“My family spend our summers together by the beach, cooking and baking or making smoothies and coffees. I loved the social and communal aspect of serving and enjoying food together. We always said it would be so cool to have a business here selling what we made. It was a dream that we talked and joked about for ages, I’m so excited now that it is happening.”

Robyn Knox, 22 from Annalong, was working on a cruise ship until March 2020. Her contract came to an end and she returned to Northern Ireland two weeks before the first national lockdown. When it became clear there weren’t going to be any job opportunities in the cruise industry for a while, Robyn decided now was the time to explore the business idea she’d become passionate about.

“Working on cruise ships made me realise how much I love working with people. When lockdown started I really missed being around people, it made me think more about the idea of starting a coffee business and I decided it was the perfect time to see if I could make it happen.

“I knew I wanted the business to be mobile and had the idea of converting an old horsebox. There was one I ran past every day in the summer that had been there for as long as I can remember. I went with my Dad to ask the owner if we could buy it, he told us that if we could dig it out, we could have it.
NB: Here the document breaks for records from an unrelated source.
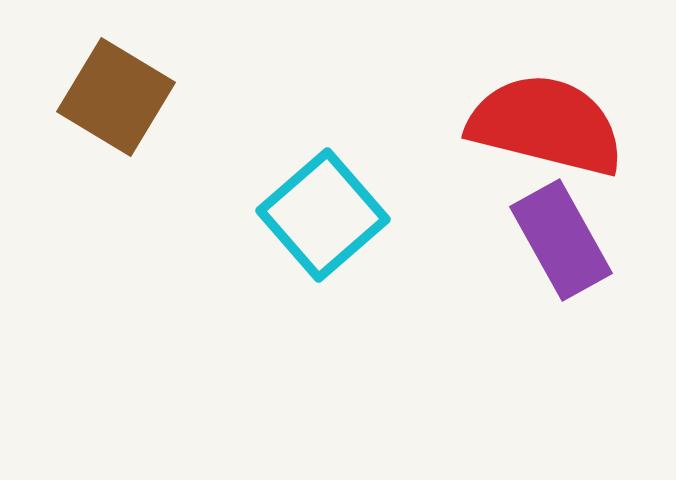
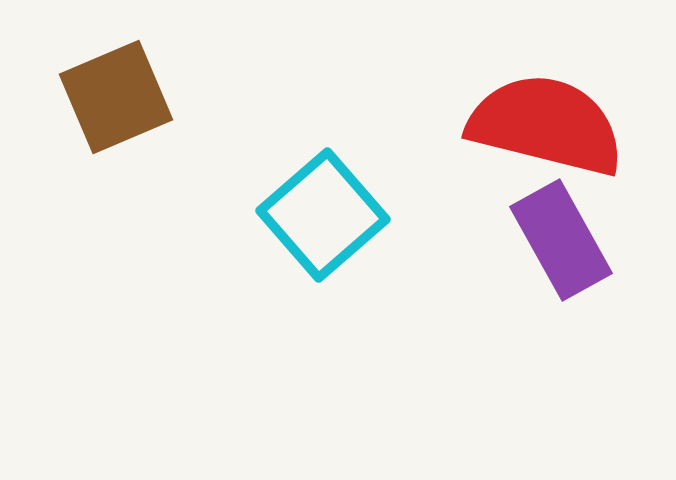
brown square: rotated 36 degrees clockwise
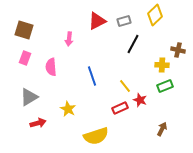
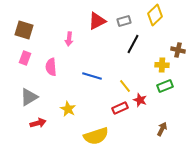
blue line: rotated 54 degrees counterclockwise
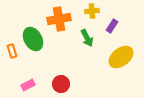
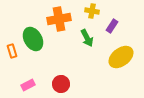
yellow cross: rotated 16 degrees clockwise
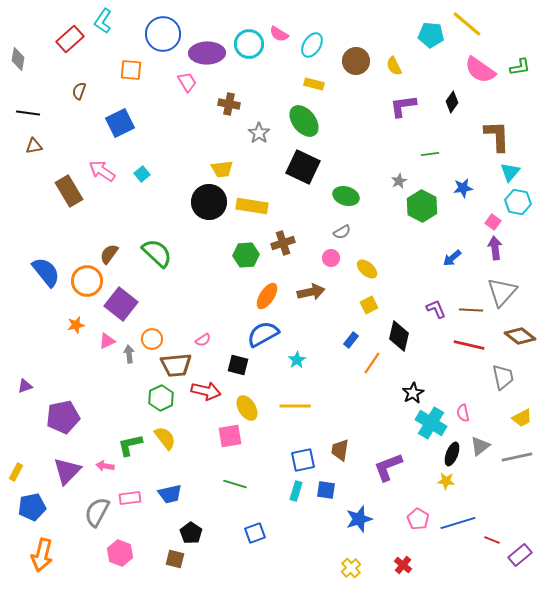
It was buried quite deep into the ground and took six of us to get it out of the field, but we got it eventually!”

Converting the horsebox into a mobile coffee shop became a family project with Robyn’s Grandad, Dad and brother all working on the restoration every day for five months. With the plan coming to life, Robyn decided that she wanted to learn more about how to run a business and signed up for The Prince’s Trust Enterprise programme.

Enterprise is a free, three-day programme that covers the basics of starting a business and provides access to start up finance support if needed.

“It was great to meet other young people starting businesses on the course. They were a good group all with unique business ideas and many of them had decided to give them a try because of the situation with the pandemic.

“I found the information about marketing and branding and accounting the most useful. The finance side of things was my biggest fear about starting a business, but it seemed more manageable after the tutor went through it and broke down everything that is needed. I was also successful in applying for some funding from The Prince’s Trust to help get the business up and running and have been able to buy a fridge, blender and place our first coffee order with the money.”

The horsebox, named Southpoint Coffee Co., opened for business in March and will be based at two locations, Kilkeel and Cranfield. Serving coffee and sweet treats for now with a plan to move into further food and drink options in future.

“I was so bored during lockdown but having this project and working on the business kept me going. This year we’ve all realised that it is the small things that matter, and I hope that having a coffee and chat with us while on a walk can make someone’s day.”